The following benchmark demonstrates the real-world performance metrics of TokenCounter v2.0.0. The test was conducted using a local Qwen 3.5 2B (GGUF) model running in Single-Slot Mode (-np 1, -t 4, -c 4096) on an Intel Core i3 (12th Gen) CPU with 8GB RAM, simulating a standard developer workspace.
| Metric / Turn | Direct Flow (No Proxy) | Proxy Flow (TokenCounter v2.0.0) | Performance Multiplier / Savings |
|---|---|---|---|
| Turn 1: Input Tokens | 1,062 tokens | 985 tokens | 77 tokens saved (7.3% reduction) via AST Pruning |
| Turn 1: Output Tokens | 702 tokens | 880 tokens | Baseline generation phase |
| Turn 1: Total Latency | 87,185 ms | 96,250 ms | Initial pre-fill and model warm-up phase |
| Turn 2: Input Tokens | 1,522 tokens | 1,464 tokens | 58 tokens saved (3.8% reduction) |
| Turn 2: Cache Status | Cache Miss (Jumbled file order) | 100% KV Cache Hit (Prefix stabilized) | 876 tokens restored instantly from cache |
| Turn 2: Prompt Pre-fill | 34,335.86 ms (All evaluated) | 13,683.43 ms (Bypassed codebase) | 20,652.43 ms saved (60.1% faster pre-fill) |
| Turn 2: Total Latency | 268,538 ms | 107,363 ms | 161,175 ms saved (60.0% faster total response) |
- The Latency Arbitrage: By hitting the KV Cache on Turn 2, the proxy bypassed prompt evaluation for 876 tokens. The developer received their answer 161 seconds faster (a 60% speedup), completely eliminating CPU throttling bottlenecks.
- Infinite Context Economics: For cloud providers supporting prompt caching (e.g. Anthropic, DeepSeek), stabilizing the prefix and hitting the cache cuts input API costs by up to 90%.
- Frictionless Integration: No modifications are required on the client or server. The proxy runs as a transparent local server, delivering massive compounding advantages out-of-the-box.
Ensure you have Node.js installed, then run:
# Install dependencies and compile
npm install
npm run compile
# Package into a VS Code extension
npx @vscode/vsce packageInstall the generated tokencounter-2.0.0.vsix directly into your VS Code editor.
Start the local reverse proxy server to intercept and optimize LLM payloads:
$env:TOKENCOUNTER_TEST_TARGET="localhost:8080"; node out/proxy_launcher.jsThe proxy will listen on http://localhost:9099 and seamlessly forward optimized payloads to your target LLM server.
Simply redirect your preferred AI client's API base URL to http://localhost:9099/v1.
- Navigate to Cursor Settings -> Models -> OpenAI API.
- Override the base URL and enter
http://localhost:9099/v1. - Enter your API Key.

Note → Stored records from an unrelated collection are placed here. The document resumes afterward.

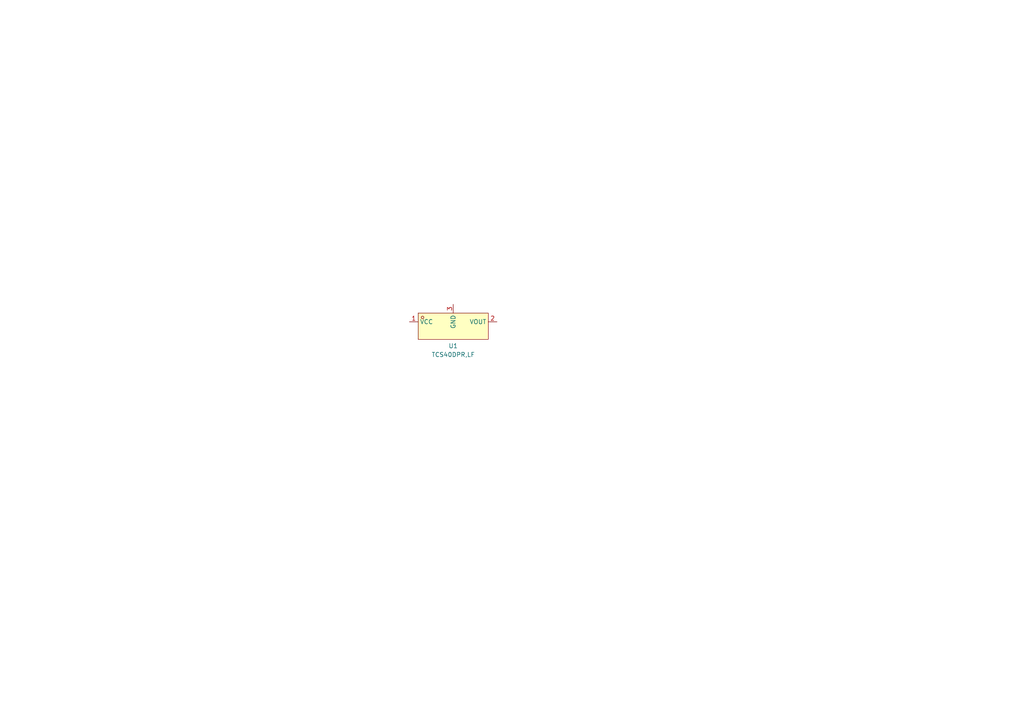
<source format=kicad_sch>
(kicad_sch
	(version 20231120)
	(generator "eeschema")
	(generator_version "8.0")
	(uuid "f46f7e60-3a99-41f1-97b6-5c70b2423d66")
	(paper "A4")
	
	(symbol
		(lib_id ".kicad_sym:TCS40DPR,LF")
		(at 131.445 93.345 0)
		(unit 1)
		(exclude_from_sim no)
		(in_bom yes)
		(on_board yes)
		(dnp no)
		(fields_autoplaced yes)
		(uuid "c4a4b568-8e49-41aa-894d-4673e0fe0748")
		(property "Reference" "U1"
			(at 131.445 100.33 0)
			(effects
				(font
					(size 1.27 1.27)
				)
			)
		)
		(property "Value" "TCS40DPR,LF"
			(at 131.445 102.87 0)
			(effects
				(font
					(size 1.27 1.27)
				)
			)
		)
		(property "Footprint" ".pretty:SOT-23F_L2.9-W1.8-P0.95-LS2.4-BR"
			(at 131.445 100.965 0)
			(effects
				(font
					(size 1.27 1.27)
				)
				(hide yes)
			)
		)
		(property "Datasheet" "https://lcsc.com/product-detail/Sensors_TOSHIBA_TCS40DPR-LF_TCS40DPR-LF_C150116.html"
			(at 131.445 103.505 0)
			(effects
				(font
					(size 1.27 1.27)
				)
				(hide yes)
			)
		)
		(property "Description" ""
			(at 131.445 93.345 0)
			(effects
				(font
					(size 1.27 1.27)
				)
				(hide yes)
			)
		)
		(property "LCSC Part" "C150116"
			(at 131.445 106.045 0)
			(effects
				(font
					(size 1.27 1.27)
				)
				(hide yes)
			)
		)
		(pin "3"
			(uuid "79de5696-c0e4-46e8-b83a-c1a353aca844")
		)
		(pin "1"
			(uuid "2026bee6-423f-40f8-ad15-84616ff425da")
		)
		(pin "2"
			(uuid "c1aca81f-8a46-4072-83ad-517309898f0c")
		)
		(instances
			(project "magswitch v2"
				(path "/f46f7e60-3a99-41f1-97b6-5c70b2423d66"
					(reference "U1")
					(unit 1)
				)
			)
		)
	)
	(sheet_instances
		(path "/"
			(page "1")
		)
	)
)
</source>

- Open Cline Settings -> API Provider -> Select OpenAI Compatible.
- Set Base URL to
http://localhost:9099/v1. - Enter your target model and API Key.
This project is licensed under the Business Source License 1.1 (BSL 1.1).
- Free for Personal & Educational Use: Free to use, modify, and distribute for personal, educational, and testing purposes.
- Free for Small Teams: Commercial production use is 100% free for organizations with 5 or fewer developers.
- Commercial License Required: Production use by organizations with more than 5 developers requires a commercial license from the Licensor (
dnislno). - Open Source Transition: On June 26, 2030, the license will automatically convert to the Apache License, Version 2.0, ensuring permanent open-source availability.
For full details, please refer to the LICENSE file.